When a person dies, it is natural that a grieving friend or relative may want to access your emails for sentimental reasons or, more practically, to settle financial and business issues.  Most companies have “terms of service” agreements which prohibit anyone from accessing accounts that aren’t theirs. Facebook will memorialize accounts by allowing friends to continue to view photos and posts after a person dies.  Yahoo users agree that their account expires upon death.   One father recently made national news when Yahoo refused him access to his deceased son’s email account.  His son was a marine in Iraq and his family wanted to use his emails to create a memorial.  Only after a probate judge issued an order requiring Yahoo to provide the information did the family receive a CD with the data. 

As part of your estate plan, you should decide if you want your spouse and children reading all of your emails.  If not, perhaps you should appoint an email executor to delete them all upon your death.  Lawyers, physicians, and other professionals must be particularly careful as posthumous disclosure of confidential client communications may constitute a breach of duty and result in liability even after death.

There is also the issue of what happens to acquired digital assets.  The average American owns more than $37,000 in digital assets—eBooks, ITunes, movie downloads, etc.  Can you bequeath these assets to beneficiaries?  Why not?  But you can’t do it without passing on the password to your intended recipient.

You might say, “there should be a law on this.”  It is likely there will be one soon.  The Uniform Law Commission recently put together a committee on this very issue. Their proposed laws are not to be released for at least one year. 

In the meantime, what can or should you do?

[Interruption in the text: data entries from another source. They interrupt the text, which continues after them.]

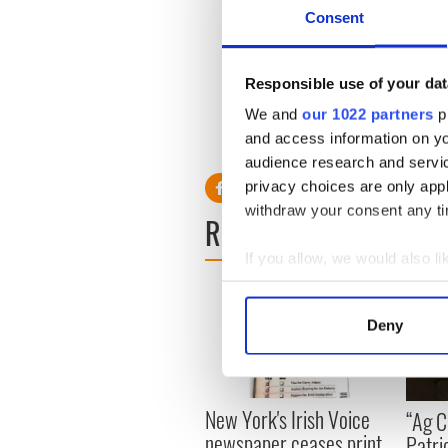
Consent
The Irish American Law Socie
law students and their frien
cultural and social activitie
Responsible use of your dat
www.irishclevelandlawyers
We and
our 1022 partners
pr
and access information on yo
audience research and servi
privacy choices are only app
withdraw your consent any tim
READ NEXT
If you allow, we would also lik
Collect information a
Identify your device by
Deny
Find out more about how your
We use cookies to personalis
information about your use of
New York's Irish Voice
“Ag Cr
other information that you’ve
newspaper ceases print
Patri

1.  Make an inventory of your social media passwords, emails, shopping sites and all other on-line accounts such as credit card or bank accounts.  You probably have more than you think and you should have this information all in one place anyway.

2.  Have your attorney draft a specific clause in your will/trust to allow a designated person the power to access, handle, distribute or dispose of your digital assets and control all passwords upon your death or incapacitation.  The more specific the better.

3.  Consider using an on-line service such as “Legacy Locker,” which is a website that allows you to deposit your digital property and passwords and will let you grant access to friends and family when you die or become incapacitated. 

4.  Make your wishes and plans known to your loved ones to ensure that what you plan is actually executed as you wish.

I saw a t-shirt the other day that read, “What happens in Vegas stays on Facebook.”  It is a bit disturbing to me that, when I finally meet my maker, my friends will continue to “like” my photos and posts into the future.  I also find it concerning that someone could read all of my emails–some of which were probably carelessly worded and flippantly sent.  That’s why I am coming up with a plan to keep these matters private when I am no longer able to log on!